Estes colonatos são frequentemente acompanhados da expulsão violenta de famílias palestinianas, da destruição de casas, da apropriação de terras agrícolas e de infra-estruturas vitais. A ONG israelita B’Tselem documenta centenas de ataques de colonos armados contra civis palestinianos, muitas vezes sob a protecção ou complacência das forças militares israelitas.
Gaza: bloqueio, bombardeamentos e colapso humanitário
Na Faixa de Gaza, cerca de 2,3 milhões de pessoas vivem num enclave sitiado por terra, ar e mar desde 2007. Israel controla o espaço aéreo, as fronteiras, a entrada de bens essenciais e até o fornecimento de energia. Este bloqueio, denunciado como punição colectiva, transformou Gaza numa prisão a céu aberto.
As ofensivas militares periódicas — em 2008, 2012, 2014, 2021 e, mais brutalmente, desde Outubro de 2023 — deixaram dezenas de milhares de mortos e feridos, entre os quais uma elevada percentagem de civis e crianças. Infra-estruturas hospitalares, escolas, mesquitas e até abrigos da ONU foram bombardeados. A destruição do sistema de saúde e o colapso do abastecimento alimentam uma crise humanitária de proporções catastróficas.
Regime de apartheid: denúncias crescentes
Em 2022, a Amnistia Internacional publicou um relatório exaustivo em que afirma, sem equívocos, que “Israel impõe um sistema de opressão e dominação racial aos palestinianos em todos os territórios sob o seu controlo”. A Human Rights Watch chegou à mesma conclusão, e até personalidades israelitas, como o ex-Procurador-Geral Michael Ben-Yair, reconhecem que “Israel é hoje um Estado de apartheid”.
Entre as práticas apontadas contam-se: leis de segregação, zonas de circulação exclusivas para judeus israelitas, detenções administrativas sem acusação nem julgamento, demolição sistemática de casas palestinianas, restrições ao acesso à água e ao território.

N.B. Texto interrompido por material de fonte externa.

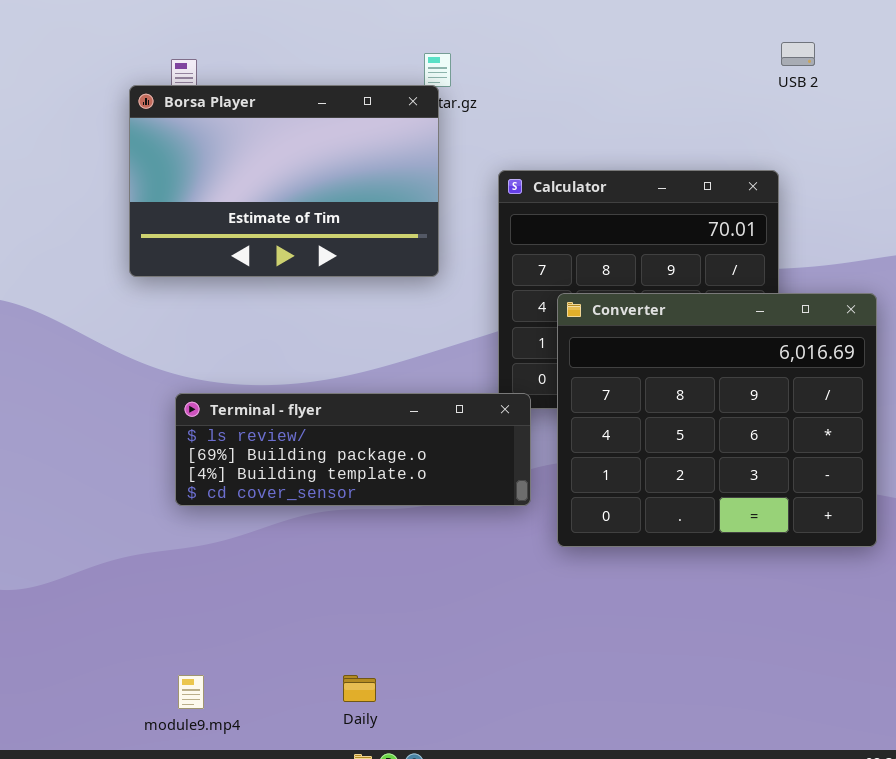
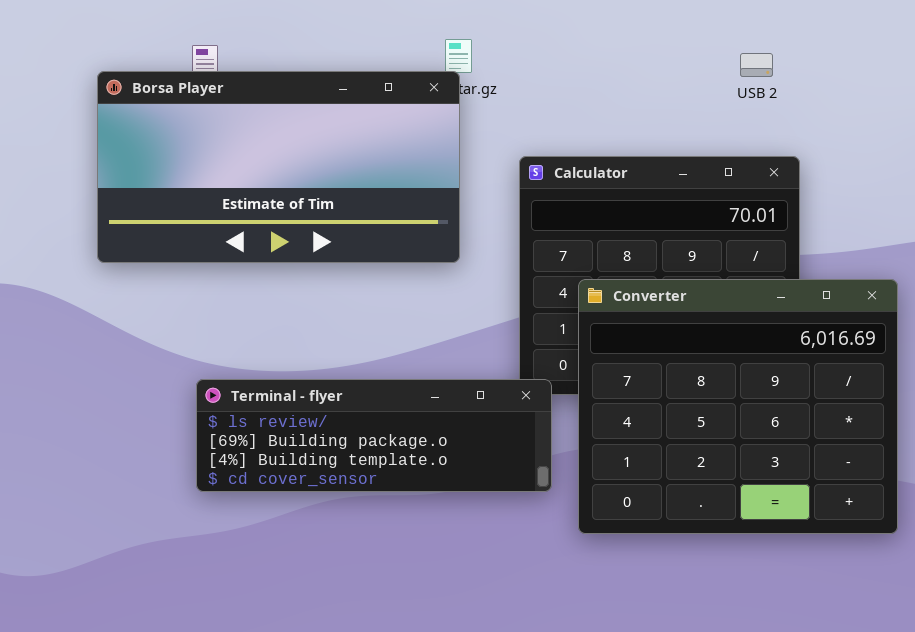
USB 2: [781,42,815,66] -> [740,53,773,77], moved
Borsa Player: [129,85,439,277] -> [97,71,460,263], resized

Resistência, narrativa e cumplicidade
Perante esta realidade, os palestinianos resistem. Com pedras, com palavras, com a cultura, com a memória. Movimentos como o BDS (Boicote, Desinvestimento e Sanções) ganham força em universidades, sindicatos e parlamentos, exigindo o fim do apoio internacional à ocupação israelita. A resposta de Telavive tem sido a criminalização do protesto, campanhas de difamação e, nalguns casos, mesmo o assassinato selectivo de líderes civis.

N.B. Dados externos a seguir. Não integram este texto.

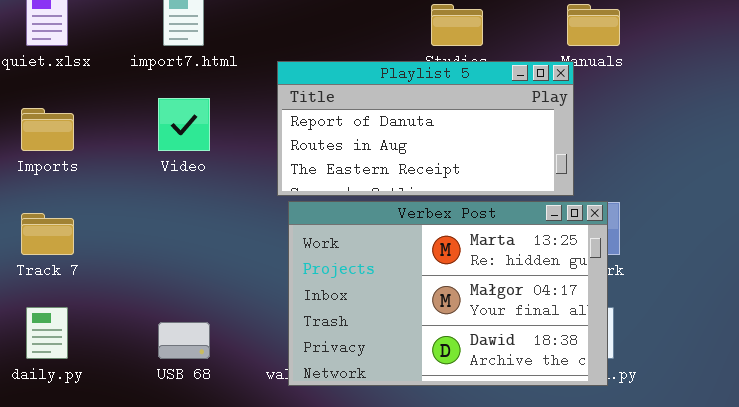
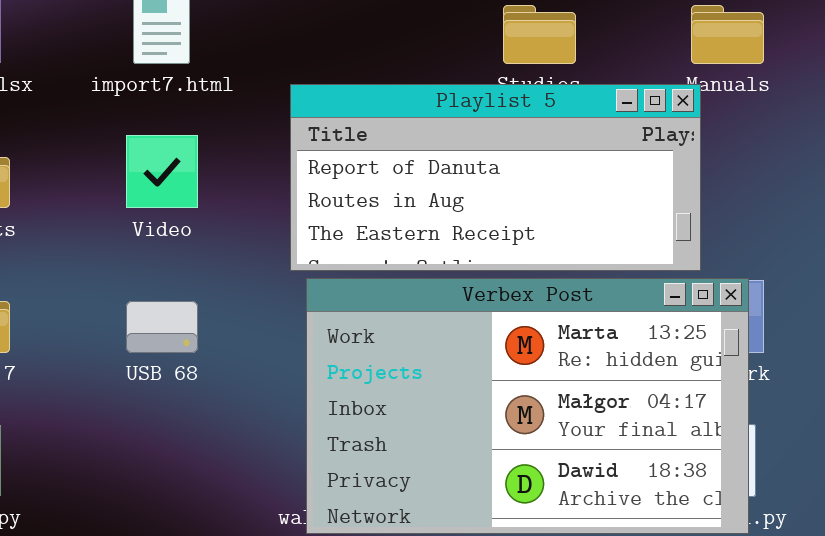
USB 68: [158,322,210,359] -> [126,301,198,353], moved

O papel das potências ocidentais permanece ambíguo: enquanto apelam à “moderação” e defendem negociações, continuam a fornecer armas, tecnologia e apoio diplomático ao governo israelita. Os Estados Unidos vetaram dezenas de resoluções da ONU que visavam proteger os direitos dos palestinianos. A União Europeia, por sua vez, mantém acordos comerciais com Israel, apesar das evidências de violações massivas de direitos humanos.
Um povo sem Estado, mas com identidade
Apesar de tudo, a Palestina persiste. Nas ruas de Ramallah, nas ruínas de Gaza, nos campos de refugiados da Jordânia ou do Líbano, ouve-se a mesma palavra: sumud — resistência. Entre checkpoint e checkpoint, entre sirenes e funerais, as famílias continuam a ensinar o nome das aldeias destruídas, a dança do dabke, a poesia de Mahmoud Darwish.
“Não temos tanques nem exércitos. Mas temos raízes”, diz Mariam, professora de História em Nablus. É essa memória colectiva — feita de exílios, intifadas, mas também de esperança — que mantém viva a luta por justiça, autodeterminação e regresso.